Does the flavour enhancer MSG, really have adverse health effects? By Lien Hoang. Photo by Jonny Edbrooke.
I don’t even remember where it came from, but at some point in my childhood, I heard that MSG was unhealthy and so, proceeded to declare war against the food additive. Among other things, I learned that it could cause bone damage, which is of particular concern for females, who are more susceptible to osteoporosis.
At my family’s house in Northern California, my Vietnamese mother kept the usual tins of sugar, salt, pepper — and MSG, or monosodium glutamate. She cooked with all of them, liberally, because Hue mothers can never have too many seasonings. When I started to turn against MSG, she would inexplicably reply that the salty crystals were like vitamins.
But it was only after I returned to Vietnam that MSG became a problem. I would eat street food way too often, and come home not knowing why my neck ached, especially after eating noodle soups. After a few months I finally made the connection, when a friend said that she loved a nearby pho restaurant but always left with a severe MSG reaction. Typical symptoms are headaches, flushing, sweating, facial pressure or tightness, numbness, tingling or burning in the face, neck and other areas, heart palpitations, chest pain, nausea and weakness, according to the Mayo Clinic, a leading research hospital in Minnesota.
Since then, I often would ask street vendors and restaurateurs whether they used bot ngot in their dishes before deciding if I should eat there. I was disappointed to find that one vegetarian cafe did, indeed, use MSG, because I thought vegetarians knew better. Some eateries around Ho Chi Minh City are starting to post “No MSG” signs, but it seems they’re catering to foreigners. Vietnamese, and Asians more generally, don’t care.
In 2012, Viet Nam News asked for readers to submit their thoughts on MSG.
“As Vietnamese, we grow up with the tendency to accept that our grandmothers and mothers use MSG frequently,” reader Le Duy Luong wrote. “That’s why many Vietnamese aren’t allergic to MSG. I think it’s quite hard to convince a typical Vietnamese that excessive use of MSG could cause things such as depression.”
That echoed what Vietnamese friends have told me, that they’ve probably built up a tolerance for MSG that westerners don’t quite have. So, back home in the United States, there’s far more anxiety about MSG in soups, processed meats and canned vegetables. And of course: in Chinese food (equally, Vietnamese food), which hasn’t helped that cuisine’s low-quality reputation.
Yet the US Food and Drug Administration (FDA) classifies MSG as “generally recognised as safe” (though it does require food manufacturers to include the flavour enhancer on their lists of ingredients). Call it naivete, but I did not even know this was up for debate and so many people considered MSG harmless.

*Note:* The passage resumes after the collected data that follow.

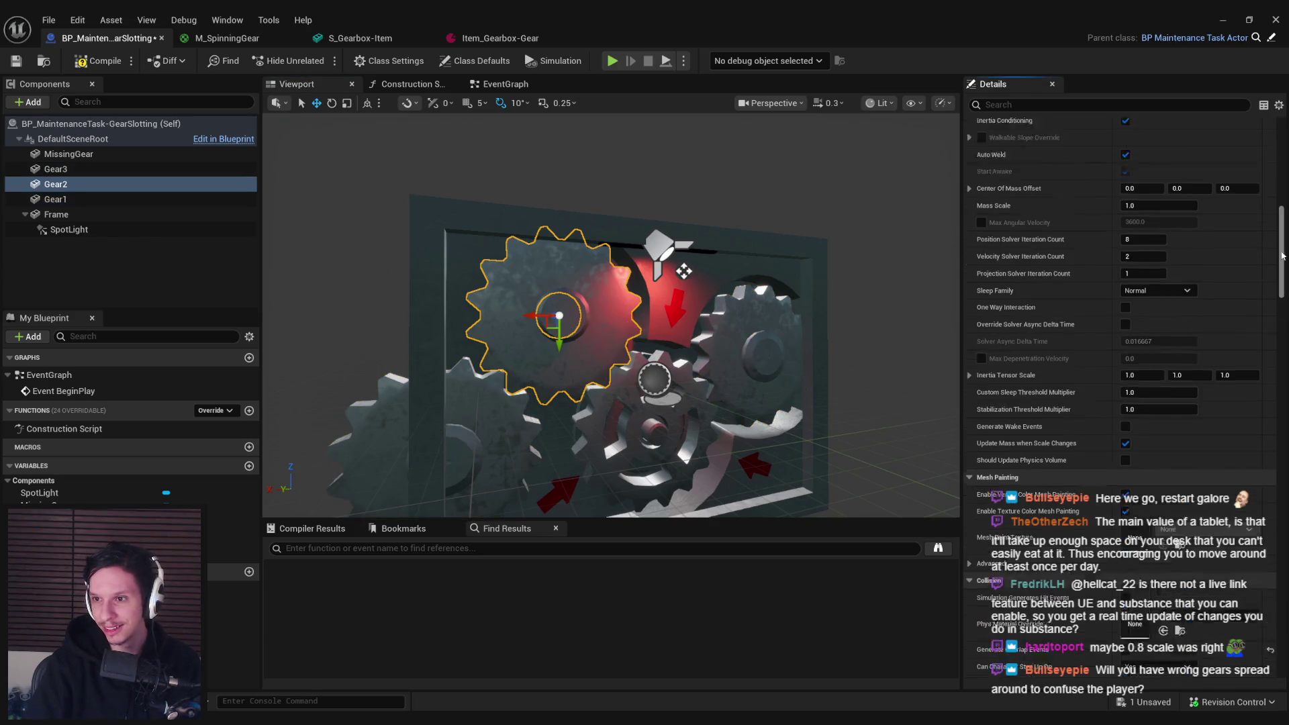
- Add a 26DOP simplified collision to S_Gearbox-BasicGear, then return to the level editor
key(ctrl+e)
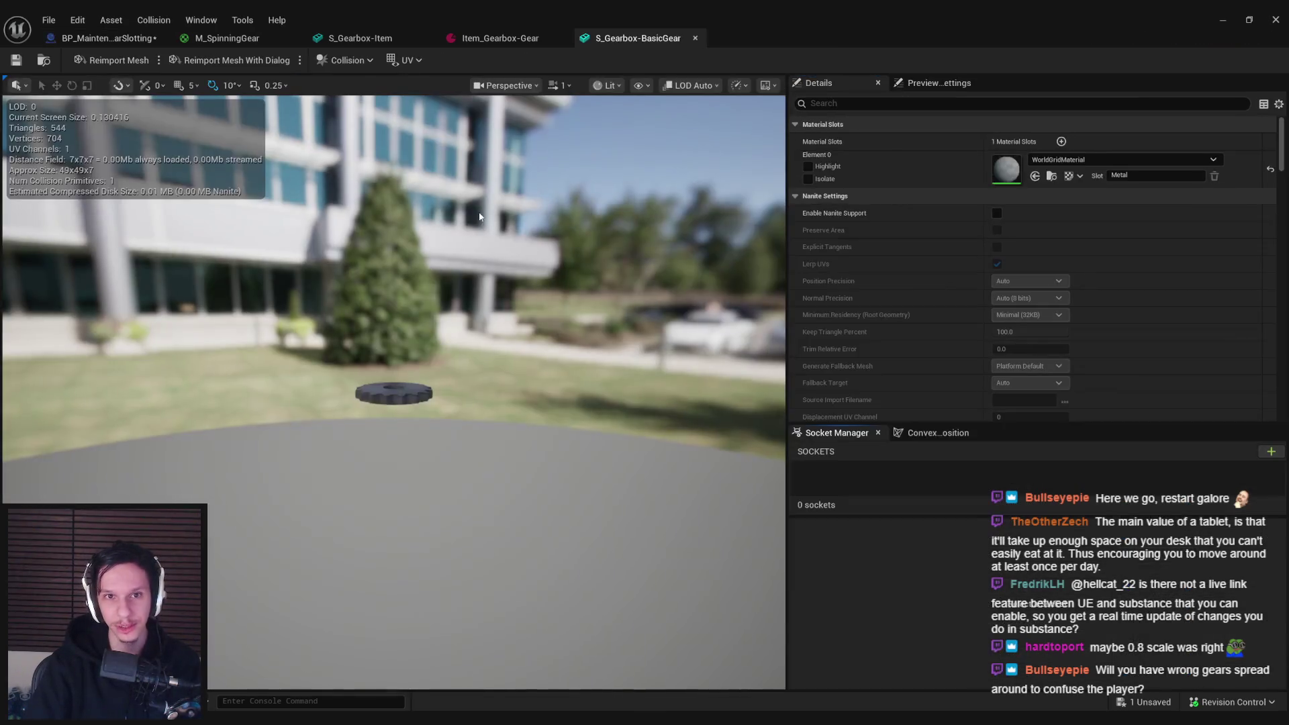
click(607, 86)
click(638, 85)
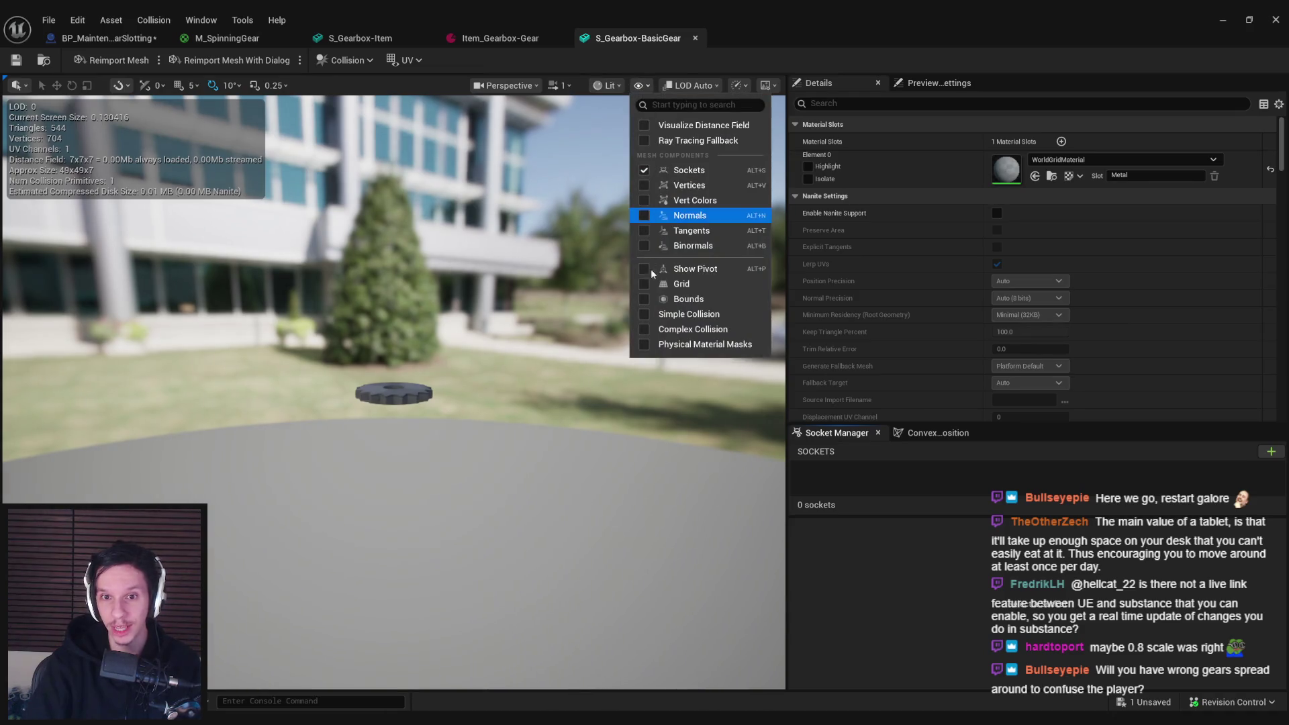
click(669, 318)
scroll(394, 392, up, 3)
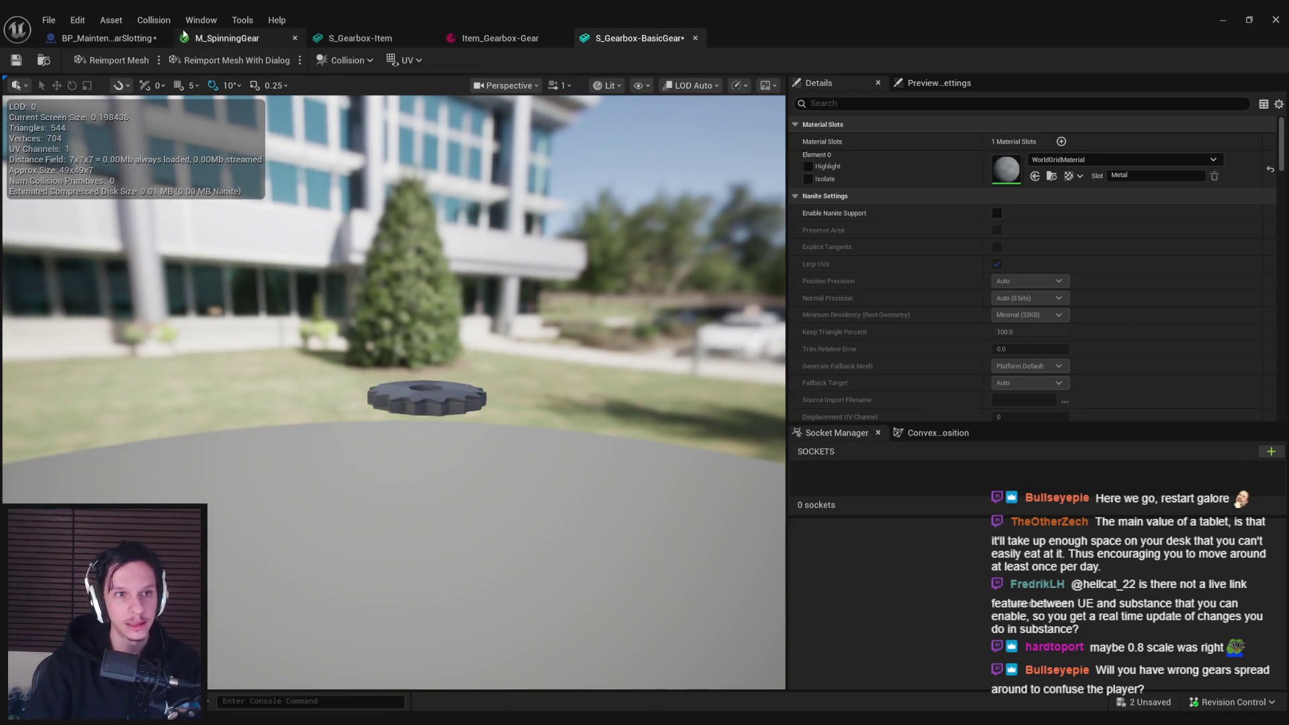
click(154, 19)
click(198, 166)
drag(198, 166, 407, 199)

The FDA, though, has its critics, who say the agency is more about promoting the food industry than protecting consumers. So I looked for other research instead, and what I found was surprising. There is much more literature seeming to debunk the belief that MSG is detrimental to our health, than research to support the thesis.
A team of five researchers in Japan studied the effects of MSG on mice, comparing them with a control group, and published their findings in 2013. They concluded that MSG did not cause obesity. Namely, “the present two-generation mice study found no impact of MSG ingestion on growth, body composition, fat accumulation, or blood biochemical indices for insulin resistance or fat metabolism.”
But there is a catch, and it is potentially fatal: at least one of the scientists works for Ajinomoto, a major MSG producer in Japan.
The team was trying to reproduce (or refute) the results of a similar mice experiment reported in the Journal of Lipid Research in 2008. That experiment linked MSG with non-alcoholic fatty liver disease and obesity, by showing an uptick in cholesterol or fat in the blood and fat storage genes in mice treated with MSG. The 2013 study did not argue the 2008 results were wrong, but that they could not be reproduced.
This is just a sample of research that suggests there has been no definitive evidence for either the pro- or anti-MSG camp. A friend told me his approach to these inconclusive health reports is to consume a little less of the questionable product than the average person. In other words, he would have some MSG, but less than most people. So if someday the world does learn that MSG is making us fat and destroying our bones, other people will succumb to it before we do.